In Radikal’s news item, it was reported that Recep Kızılcık, the Mayor of Batman stated that the G3’s fired during the wedding were previously given to Village guards and said “This family most probably got those guns during the years when they were village guards. At times when terrorism was more intensive these guns were handed to village guards with a license. As they are licensed they are not collected back from the forest offices.
The guns given to village forest officers are at the same time a serious civil security problem. One of the suggestions of the Law Work Group in the “Personal Disarmament in Turkey: Suggestions of Solutions” report published by the Umut Foundation in 2005  was the following: “The regulation on the handover and licensing of the unlicensed guns in possession of temporary and voluntary village guards should be ceased to have effect. The guns possessed by the village guards as described in this regulation should be returned.”
In accordance with the instruction given by Mr. Kızılcık, the Mayor of Batman to carry out the necessary transactions on those who fired in the air, Fatih and Erdal Tarhan, the sons of the organizer of the wedding, were taken under custody by Batman Police Department. Following their investigation the accused were brought before the court at Chief Public Prosecutor’s Office of Batman and they were arrested for ”using an unlicensed firearm at a residential area” We must thank Mr Kızılcık, the Mayor, for not omitting this matter.

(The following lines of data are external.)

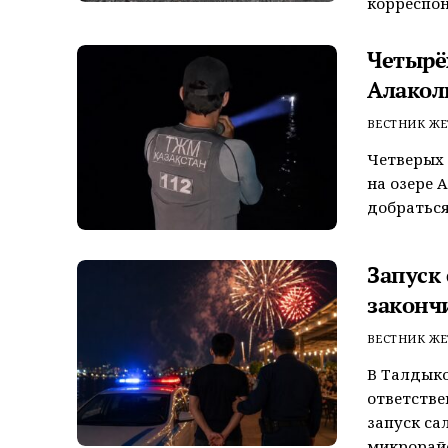
корреспон
Четырёх
Алакол
ВЕСТНИК ЖЕ
Четверых 
на озере 
добраться
Запуск
законч
ВЕСТНИК ЖЕ
В Талдык
ответстве
запуск са
микрорайо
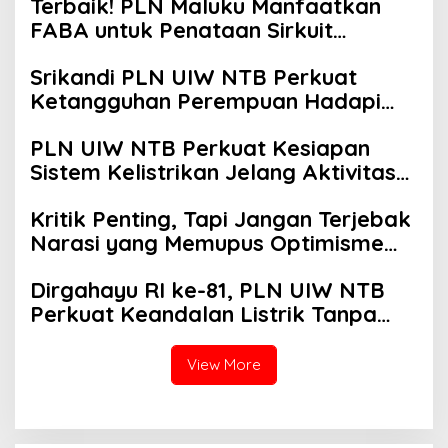
Terbaik! PLN Maluku Manfaatkan
FABA untuk Penataan Sirkuit
Selawaring Tidore
Srikandi PLN UIW NTB Perkuat
Ketangguhan Perempuan Hadapi
Bencana
PLN UIW NTB Perkuat Kesiapan
Sistem Kelistrikan Jelang Aktivitas
Masyarakat
Kritik Penting, Tapi Jangan Terjebak
Narasi yang Memupus Optimisme
Bangsa
Dirgahayu RI ke-81, PLN UIW NTB
Perkuat Keandalan Listrik Tanpa
Padam melalui PDKB di Sumbawa
View More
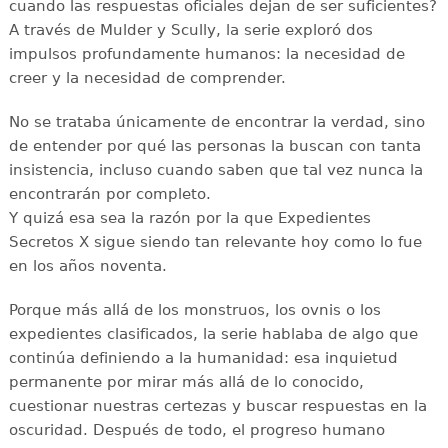
cuando las respuestas oficiales dejan de ser suficientes?
A través de Mulder y Scully, la serie exploró dos
impulsos profundamente humanos: la necesidad de
creer y la necesidad de comprender.
No se trataba únicamente de encontrar la verdad, sino
de entender por qué las personas la buscan con tanta
insistencia, incluso cuando saben que tal vez nunca la
encontrarán por completo.
Y quizá esa sea la razón por la que Expedientes
Secretos X sigue siendo tan relevante hoy como lo fue
en los años noventa.
Porque más allá de los monstruos, los ovnis o los
expedientes clasificados, la serie hablaba de algo que
continúa definiendo a la humanidad: esa inquietud
permanente por mirar más allá de lo conocido,
cuestionar nuestras certezas y buscar respuestas en la
oscuridad. Después de todo, el progreso humano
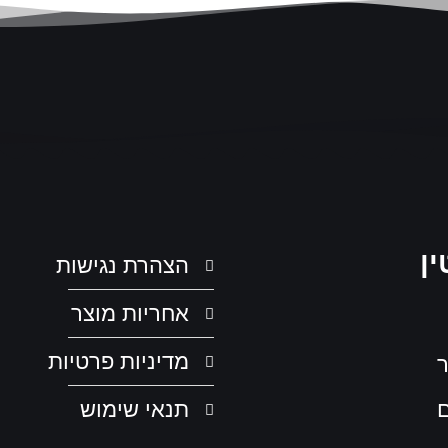
ין
הצהרת נגישות
אחריות מוצר
מדיניות פרטיות
ר
תנאי שימוש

The seminar we held at Anadolu University in Eskişehir with the attendance of journalists, students, member of NGO’s and local protocol started by protesting the “war guns” fired at this wedding in Batman attended by Erkan Mumcu, the Leader of the Motherland Party, the “armed celebration” mindser and the acts of those politicians who strengthen this mindset.
Nail Güreli, Honorary Trustee of Umut Foundation and Columnist of Milliyet Newspaper started his speech on the “Report of Rights and Responsibilities of Journalists in Turkey”; by saying “Long-barreled guns were fired at a wedding in Batman. Erkan Mumcu, the leader of the Motherland Party and still an active politician was folk-dancing at this wedding during which guns were fired in the air. I am testing this.”
As Erkan Mumcu was defending armed celebrations as “a tradition”, at the seminar in Eskişehir the dimensions of personal armament and the approach of the media to this topic was being discussed. According to the information given by Ayhan Akcan, Board Member of Umut Foundation, Each year, an average of 9000 people are injured by firearms in Turkey and there are guns in approximately 300,000 cars currently in traffic.
Nazire Dedeman, the president of Umut Foundation gave the following information:
Each year an average of 3000 people lose their lives due to firearms in Turkey. Approximately 700 of these 3000 people are killed due to accidents with firearms.
Throughout the world, according to IANSA’s (International Action Network on Small Arms) statistics, 1000 people per day are killed by firearms. 250 of these are deaths caused by wars; whereas 750 of these lose their lives due to causes such as homicides, suicides and accidents using firearms.
Again according to IANSA’s data 875 million guns are in use in the world. 74’%, i.e. the majority of these guns is in possession of civilians. This number shows that personal armament is more than the armament of states and thus it is a very important problem throughout the world.